The Work Number
Provides employment and income information. Equifax Workforce Solutions, also known as TALX Corporation, operates The Work Number. TALX is a wholly owned subsidiary of Equifax.
Contact this company to request your report
- This company will provide one free report every 12 months if you request it.
- Requesting copies of your own consumer reports does not hurt your credit scores.
- For companies required to provide the information in your report for free annually upon request, they must do so within fifteen days of receiving your request.
How to use this report
The Work Number provides data collected from employers and large private sector payroll processors to employers. It also provides this information to government agency clients to determine, for example, an applicant’s social service eligibility, or to inform child support collections and enforcement.
Many employment screening companies won’t have information on you unless you authorized an employer or other end-user to obtain a report. If possible, when you give your authorization, ask for the name(s) of the employment screening company being used. Contact those reporting companies to fact-check your reports.
If the employer is checking your credit history in separate reports, from one or all three of the nationwide providers of consumer reports, request and review those reports too.
Here's what may be included in this report:
- Verification information such as credit history, employment, salary and education and professional license verification.
- Criminal arrest and conviction information.
- Fingerprint information from state and federal criminal record databases.
- Driving record information.
- Drug and alcohol testing and health screening information.

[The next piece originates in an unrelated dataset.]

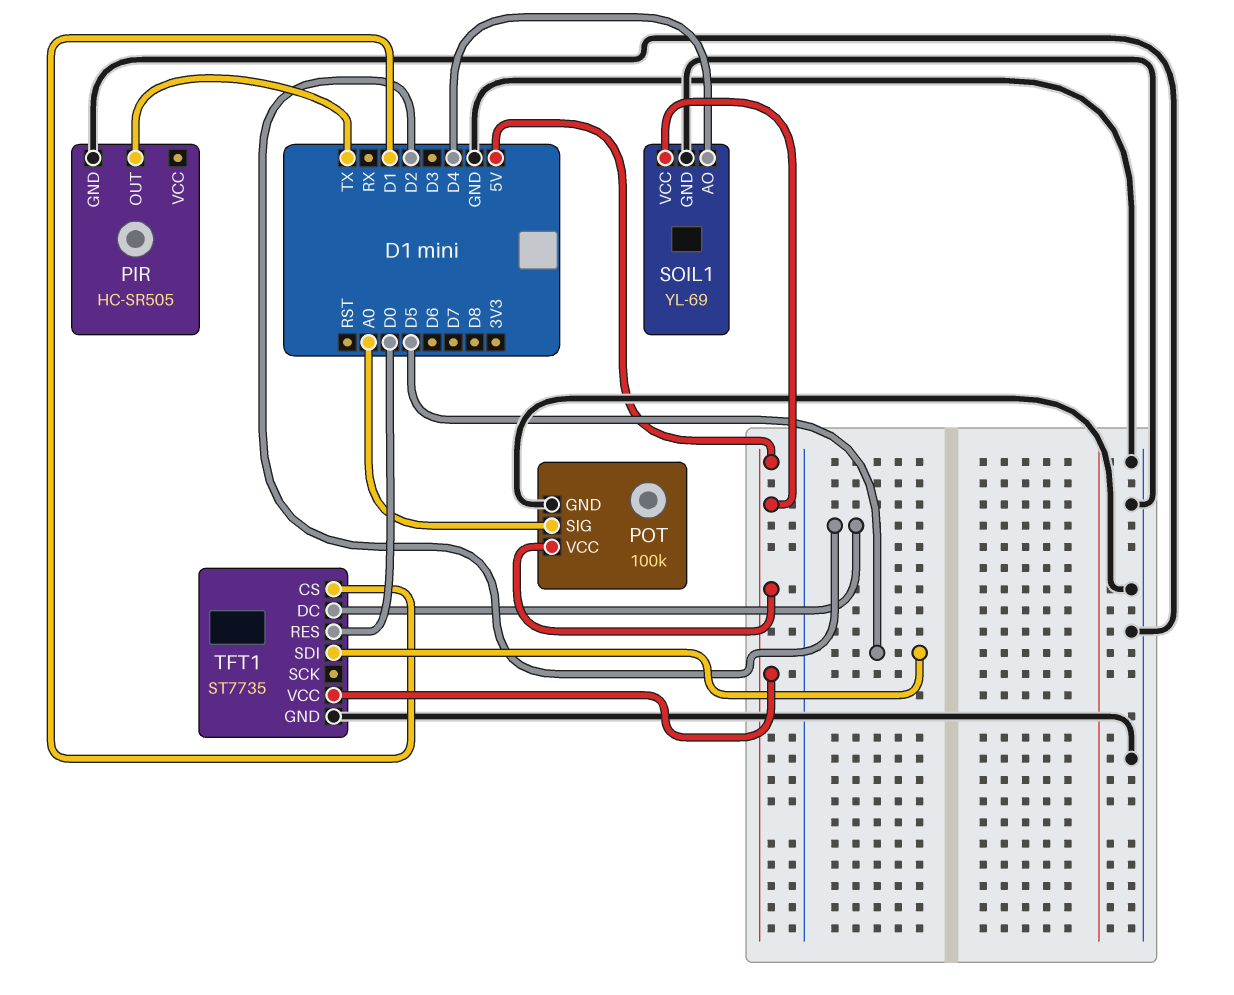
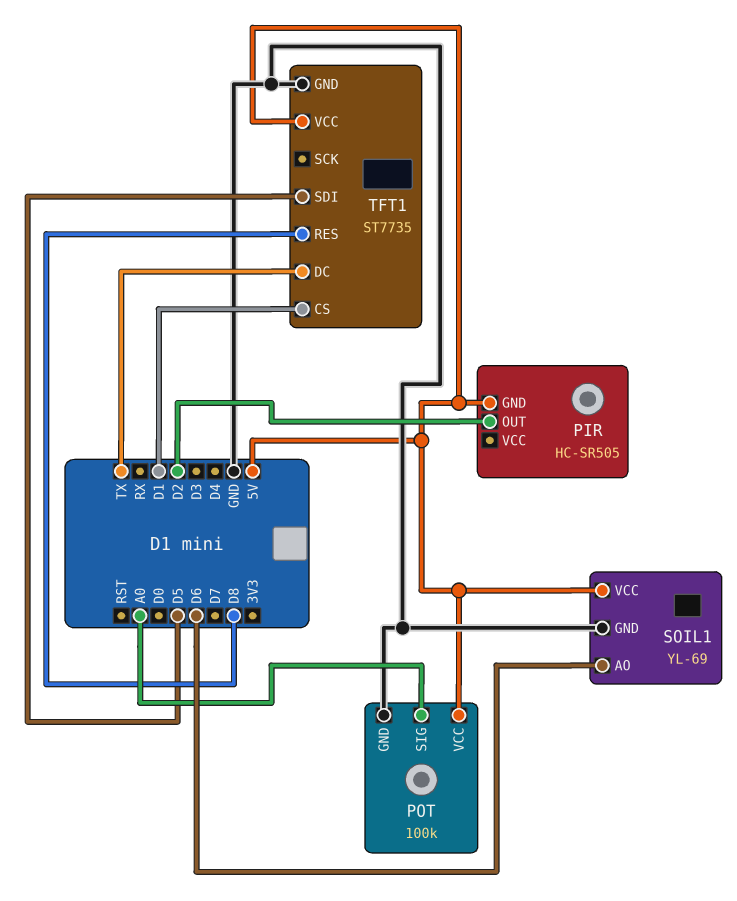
PIR pin GND: GND -> 5V
PIR pin OUT: TX -> D2
SOIL1 pin AO: D4 -> D6
TFT1 pin DC: D2 -> TX
TFT1 pin RES: D0 -> D8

- Non-profit and volunteer activity verification
How to dispute the information in your report
If you find information in your consumer report that you believe is inaccurate or incomplete, you have the legal right to dispute the report’s content with the consumer reporting company and the company that shared the information to the reporting company, such as your lender. Under the FCRA, companies must conduct – free of charge – a reasonable investigation of your dispute. The company that has provided the incorrect information must correct the error, and notify all of the consumer reporting companies to whom it provided the inaccurate information.